Dayak, eskiden bugünkü kadar kötü karşılanmaz, hatta desteklenirdi.. Veliler çocukları antrenörlere teslim ederken, “Eti senin, kemiği benim” derlerdi. Hocanın vurduğu yerden, rengi mor da olsa, gül biteceği söylenirdi… Ve bazı antrenörler için takunya, top kadar, çember kadar önemli bir gereçti..
Geçenlerde eski antrenörlerden Armağan Asena için düzenlenen gecede tabii ki, eski anılar dile getirilmiş.. Bu arada Ömer Bozer (Migros’un eski genel müdürlerinden) bir itirafta bulunmuş İbrahim Ortaç’a..
Olay şu..
Yıl 1974.. Bursa’da Tükiye Gençler Şampiyonası oynanıyor.. Ankara Koleji’nin antrenörü İbrahim Ortaç.. İTÜ ile oynadıkları maçın sonlarına doğru bir İTÜ fast-breakini kesmek için Bozer elindeki eşorfmanı sahaya atıyor.. Ancak zamanlaması kötü.. Hem sayı yiyorlar, hem de teknk faul aldıkları için maçı kaybediyorlar..
Aradan 38 yıl geçtikten sonra Bozer’in Ortaç’a itirafı şöyle:
“Abi, maçı benim yüzümden kaybetmiştik ya.. Soyunma odasına senden önce gidip, takunyaları saklayan bendim”

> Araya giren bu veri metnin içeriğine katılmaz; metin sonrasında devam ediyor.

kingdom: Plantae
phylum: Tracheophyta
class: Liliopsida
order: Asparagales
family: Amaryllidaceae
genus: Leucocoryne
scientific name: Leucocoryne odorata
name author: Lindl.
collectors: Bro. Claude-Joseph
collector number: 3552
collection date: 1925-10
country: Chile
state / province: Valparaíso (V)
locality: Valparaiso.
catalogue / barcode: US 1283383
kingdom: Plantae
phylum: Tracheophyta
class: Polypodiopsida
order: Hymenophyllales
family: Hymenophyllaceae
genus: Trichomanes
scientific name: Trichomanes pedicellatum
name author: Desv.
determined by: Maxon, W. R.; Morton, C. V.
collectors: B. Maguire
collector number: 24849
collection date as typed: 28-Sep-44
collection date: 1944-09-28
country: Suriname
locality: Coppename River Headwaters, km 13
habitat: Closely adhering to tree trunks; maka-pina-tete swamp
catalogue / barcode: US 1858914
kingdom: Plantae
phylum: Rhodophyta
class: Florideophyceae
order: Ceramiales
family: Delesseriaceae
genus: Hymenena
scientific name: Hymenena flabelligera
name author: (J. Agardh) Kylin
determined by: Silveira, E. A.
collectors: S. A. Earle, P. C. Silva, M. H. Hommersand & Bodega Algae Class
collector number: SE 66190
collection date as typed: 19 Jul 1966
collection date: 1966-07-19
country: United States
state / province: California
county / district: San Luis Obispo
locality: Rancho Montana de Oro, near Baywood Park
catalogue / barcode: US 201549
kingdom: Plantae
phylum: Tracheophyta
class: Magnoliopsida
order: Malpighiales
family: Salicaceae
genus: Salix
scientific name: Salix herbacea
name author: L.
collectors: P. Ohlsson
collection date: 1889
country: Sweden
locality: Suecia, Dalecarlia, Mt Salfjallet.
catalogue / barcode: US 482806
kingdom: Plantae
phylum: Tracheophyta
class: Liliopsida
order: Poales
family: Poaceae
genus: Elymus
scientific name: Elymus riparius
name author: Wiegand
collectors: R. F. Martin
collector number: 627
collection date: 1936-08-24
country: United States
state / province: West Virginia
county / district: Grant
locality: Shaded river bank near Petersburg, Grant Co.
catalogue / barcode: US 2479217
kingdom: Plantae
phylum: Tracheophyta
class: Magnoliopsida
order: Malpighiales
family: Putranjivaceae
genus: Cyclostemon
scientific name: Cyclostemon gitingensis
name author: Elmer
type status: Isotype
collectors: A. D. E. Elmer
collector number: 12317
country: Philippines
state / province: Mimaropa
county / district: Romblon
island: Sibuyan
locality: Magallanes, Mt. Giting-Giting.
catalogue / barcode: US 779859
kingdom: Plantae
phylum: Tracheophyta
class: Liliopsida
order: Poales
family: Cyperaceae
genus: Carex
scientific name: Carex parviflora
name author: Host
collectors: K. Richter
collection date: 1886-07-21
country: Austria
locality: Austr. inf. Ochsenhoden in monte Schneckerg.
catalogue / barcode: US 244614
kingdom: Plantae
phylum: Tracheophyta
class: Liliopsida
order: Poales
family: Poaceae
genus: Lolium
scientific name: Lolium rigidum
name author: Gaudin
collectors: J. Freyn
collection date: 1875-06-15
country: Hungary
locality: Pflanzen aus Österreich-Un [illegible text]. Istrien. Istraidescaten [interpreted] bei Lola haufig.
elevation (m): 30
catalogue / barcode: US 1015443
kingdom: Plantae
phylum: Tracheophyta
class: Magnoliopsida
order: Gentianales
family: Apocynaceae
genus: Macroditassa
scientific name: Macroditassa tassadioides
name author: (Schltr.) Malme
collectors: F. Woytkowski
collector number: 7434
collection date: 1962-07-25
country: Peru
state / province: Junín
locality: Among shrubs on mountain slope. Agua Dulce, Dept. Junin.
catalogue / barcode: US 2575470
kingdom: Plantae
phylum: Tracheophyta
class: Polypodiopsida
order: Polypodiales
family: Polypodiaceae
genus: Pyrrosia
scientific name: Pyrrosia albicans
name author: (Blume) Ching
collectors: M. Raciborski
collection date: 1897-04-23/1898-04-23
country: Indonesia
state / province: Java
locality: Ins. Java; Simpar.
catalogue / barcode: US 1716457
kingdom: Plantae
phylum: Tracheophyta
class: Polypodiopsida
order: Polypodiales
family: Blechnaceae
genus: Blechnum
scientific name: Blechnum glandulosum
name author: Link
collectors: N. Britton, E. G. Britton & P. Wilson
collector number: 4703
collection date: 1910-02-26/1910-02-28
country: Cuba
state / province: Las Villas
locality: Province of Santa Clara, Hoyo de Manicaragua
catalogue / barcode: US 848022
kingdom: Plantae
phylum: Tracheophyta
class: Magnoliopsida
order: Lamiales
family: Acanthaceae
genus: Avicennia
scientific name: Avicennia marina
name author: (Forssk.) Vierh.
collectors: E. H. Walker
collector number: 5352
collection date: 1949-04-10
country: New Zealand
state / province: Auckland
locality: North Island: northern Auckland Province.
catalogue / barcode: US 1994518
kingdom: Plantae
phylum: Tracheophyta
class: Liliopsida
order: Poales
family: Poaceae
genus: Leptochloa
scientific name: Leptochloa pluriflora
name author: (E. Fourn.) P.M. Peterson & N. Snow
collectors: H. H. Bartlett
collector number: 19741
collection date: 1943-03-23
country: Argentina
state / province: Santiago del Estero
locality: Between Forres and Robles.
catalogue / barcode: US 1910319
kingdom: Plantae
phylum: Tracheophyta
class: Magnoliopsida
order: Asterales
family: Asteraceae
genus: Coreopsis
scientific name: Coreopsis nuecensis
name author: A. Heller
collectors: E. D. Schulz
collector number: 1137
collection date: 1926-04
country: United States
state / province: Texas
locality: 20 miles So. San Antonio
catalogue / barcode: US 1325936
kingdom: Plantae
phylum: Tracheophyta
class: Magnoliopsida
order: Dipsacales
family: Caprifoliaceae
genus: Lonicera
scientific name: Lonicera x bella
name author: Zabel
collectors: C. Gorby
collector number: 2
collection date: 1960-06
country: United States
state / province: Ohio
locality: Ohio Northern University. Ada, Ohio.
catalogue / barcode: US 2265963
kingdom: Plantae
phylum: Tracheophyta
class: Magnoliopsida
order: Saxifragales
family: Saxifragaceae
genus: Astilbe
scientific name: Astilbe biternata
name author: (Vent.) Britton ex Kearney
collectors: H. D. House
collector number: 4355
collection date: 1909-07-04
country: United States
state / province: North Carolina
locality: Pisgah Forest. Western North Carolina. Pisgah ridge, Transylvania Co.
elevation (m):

Daha sonra TBF Antrenör Eğitim Kurulu Başkanlığı yapan Seyfetti Kuştimur da, takunyalı eğitim yapanlardandı.. Tabii başkaları da vardı.. Ve inanın çok garipsenmezdi..
Hatta dövmek için maçın bitmesini bekleyemeyen antrenörler, molada “Safları sıklaştırın” der, dışardan görünmeyecek şekilde oyuncularına vururdu..
Galiba dayağa ilk tepki rahmetli Rüştü Yüce’nin kardeşi Ertan Yüce’den geldi.. Abi-kardeş Ankara Şekerspor’daydılar.. Bir molada Rüştü Abi Osmanlı tokadını kardeşine vurmuş, Ertan Yüce de bu olayın üzerine basketbolu bırakmıştı.